__Source material__:

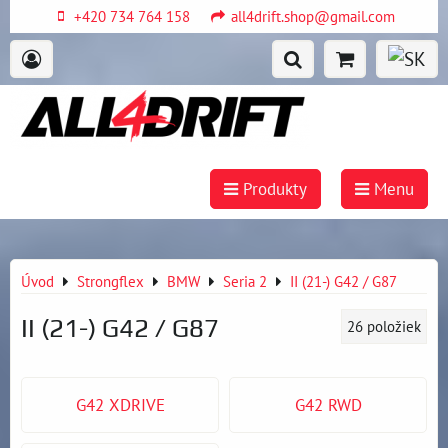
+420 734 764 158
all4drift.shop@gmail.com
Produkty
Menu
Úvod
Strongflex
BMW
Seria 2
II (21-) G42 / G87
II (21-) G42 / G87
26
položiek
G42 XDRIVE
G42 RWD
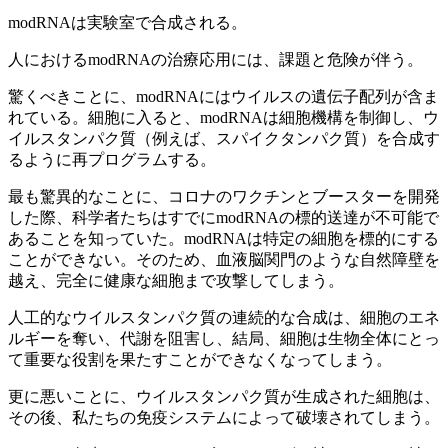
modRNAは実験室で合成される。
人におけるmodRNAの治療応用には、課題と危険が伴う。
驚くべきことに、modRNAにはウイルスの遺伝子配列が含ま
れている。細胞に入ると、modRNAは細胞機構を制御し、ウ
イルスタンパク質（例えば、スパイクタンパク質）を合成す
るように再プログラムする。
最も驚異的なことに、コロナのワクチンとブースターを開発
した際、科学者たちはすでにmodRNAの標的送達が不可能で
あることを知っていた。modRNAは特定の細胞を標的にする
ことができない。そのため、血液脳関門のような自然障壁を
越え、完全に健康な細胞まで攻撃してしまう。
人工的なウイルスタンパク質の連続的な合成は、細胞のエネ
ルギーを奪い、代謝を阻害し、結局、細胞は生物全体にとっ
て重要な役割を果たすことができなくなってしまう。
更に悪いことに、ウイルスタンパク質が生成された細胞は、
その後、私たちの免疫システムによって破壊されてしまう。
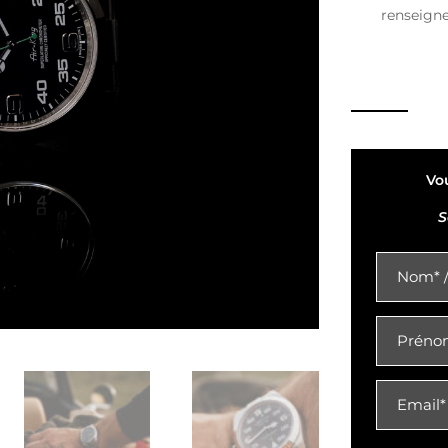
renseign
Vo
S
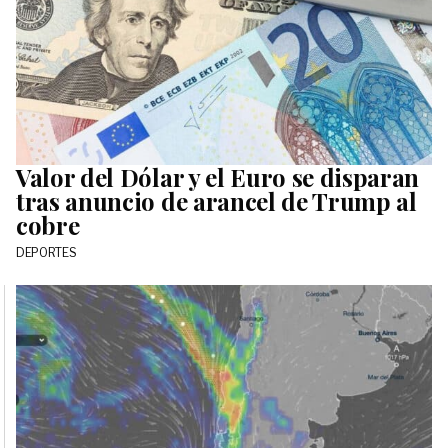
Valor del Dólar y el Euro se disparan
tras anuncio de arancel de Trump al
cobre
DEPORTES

--

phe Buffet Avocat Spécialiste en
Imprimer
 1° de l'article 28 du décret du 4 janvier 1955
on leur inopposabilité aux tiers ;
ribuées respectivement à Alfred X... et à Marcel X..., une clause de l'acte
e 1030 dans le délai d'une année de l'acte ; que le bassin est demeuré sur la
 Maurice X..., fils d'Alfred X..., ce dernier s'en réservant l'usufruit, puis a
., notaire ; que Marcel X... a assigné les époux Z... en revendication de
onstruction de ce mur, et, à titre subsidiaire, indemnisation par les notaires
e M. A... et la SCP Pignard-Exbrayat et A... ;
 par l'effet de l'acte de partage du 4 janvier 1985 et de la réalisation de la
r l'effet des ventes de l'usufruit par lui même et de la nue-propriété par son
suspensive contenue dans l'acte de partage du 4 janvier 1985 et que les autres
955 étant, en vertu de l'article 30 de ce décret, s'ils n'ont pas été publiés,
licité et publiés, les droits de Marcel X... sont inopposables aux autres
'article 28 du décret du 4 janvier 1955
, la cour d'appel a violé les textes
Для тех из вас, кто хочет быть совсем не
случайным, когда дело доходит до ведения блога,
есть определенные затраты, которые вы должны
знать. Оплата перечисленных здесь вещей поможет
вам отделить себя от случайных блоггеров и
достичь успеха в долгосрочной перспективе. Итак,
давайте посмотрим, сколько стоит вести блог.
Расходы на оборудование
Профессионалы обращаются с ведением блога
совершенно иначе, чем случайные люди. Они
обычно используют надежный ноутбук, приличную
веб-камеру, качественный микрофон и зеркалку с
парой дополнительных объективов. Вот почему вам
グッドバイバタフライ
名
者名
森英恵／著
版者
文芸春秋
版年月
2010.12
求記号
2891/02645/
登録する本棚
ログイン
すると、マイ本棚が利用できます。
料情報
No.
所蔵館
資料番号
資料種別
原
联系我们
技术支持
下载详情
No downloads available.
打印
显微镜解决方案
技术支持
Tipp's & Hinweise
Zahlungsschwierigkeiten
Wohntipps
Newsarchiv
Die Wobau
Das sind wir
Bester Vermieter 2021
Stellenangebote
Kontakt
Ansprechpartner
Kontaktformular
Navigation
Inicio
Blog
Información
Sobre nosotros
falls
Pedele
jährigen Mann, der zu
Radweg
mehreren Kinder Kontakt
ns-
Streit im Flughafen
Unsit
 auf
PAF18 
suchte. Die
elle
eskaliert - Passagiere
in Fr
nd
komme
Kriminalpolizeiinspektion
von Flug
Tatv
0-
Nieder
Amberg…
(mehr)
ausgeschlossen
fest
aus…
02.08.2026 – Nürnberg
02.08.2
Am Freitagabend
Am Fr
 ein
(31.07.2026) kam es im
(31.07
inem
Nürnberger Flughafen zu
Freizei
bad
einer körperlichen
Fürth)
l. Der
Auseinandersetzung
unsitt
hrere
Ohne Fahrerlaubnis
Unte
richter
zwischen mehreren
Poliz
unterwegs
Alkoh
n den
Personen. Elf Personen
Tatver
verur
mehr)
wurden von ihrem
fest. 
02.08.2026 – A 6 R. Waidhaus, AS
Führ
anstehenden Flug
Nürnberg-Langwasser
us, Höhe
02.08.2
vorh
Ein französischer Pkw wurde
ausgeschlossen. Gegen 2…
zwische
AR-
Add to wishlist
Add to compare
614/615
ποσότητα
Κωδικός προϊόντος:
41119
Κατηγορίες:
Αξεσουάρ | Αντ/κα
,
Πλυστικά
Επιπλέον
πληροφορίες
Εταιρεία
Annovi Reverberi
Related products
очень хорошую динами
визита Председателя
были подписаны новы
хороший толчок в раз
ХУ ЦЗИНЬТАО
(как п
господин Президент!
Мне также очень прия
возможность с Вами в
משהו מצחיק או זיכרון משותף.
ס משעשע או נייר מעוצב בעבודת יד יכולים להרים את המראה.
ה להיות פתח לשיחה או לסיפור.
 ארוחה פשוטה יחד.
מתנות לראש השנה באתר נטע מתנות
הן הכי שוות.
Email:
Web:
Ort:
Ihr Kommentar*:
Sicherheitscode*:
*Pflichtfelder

__About this exercise__: In the material above, copy the lines starting at the line that contains "phe Buffet Avocat Spécialiste en" and ending at the line that contains "r l'effet des", including both of those lines.

__Finished task__:
phe Buffet Avocat Spécialiste en
Imprimer
 1° de l'article 28 du décret du 4 janvier 1955
on leur inopposabilité aux tiers ;
ribuées respectivement à Alfred X... et à Marcel X..., une clause de l'acte
e 1030 dans le délai d'une année de l'acte ; que le bassin est demeuré sur la
 Maurice X..., fils d'Alfred X..., ce dernier s'en réservant l'usufruit, puis a
., notaire ; que Marcel X... a assigné les époux Z... en revendication de
onstruction de ce mur, et, à titre subsidiaire, indemnisation par les notaires
e M. A... et la SCP Pignard-Exbrayat et A... ;
 par l'effet de l'acte de partage du 4 janvier 1985 et de la réalisation de la
r l'effet des ventes de l'usufruit par lui même et de la nue-propriété par son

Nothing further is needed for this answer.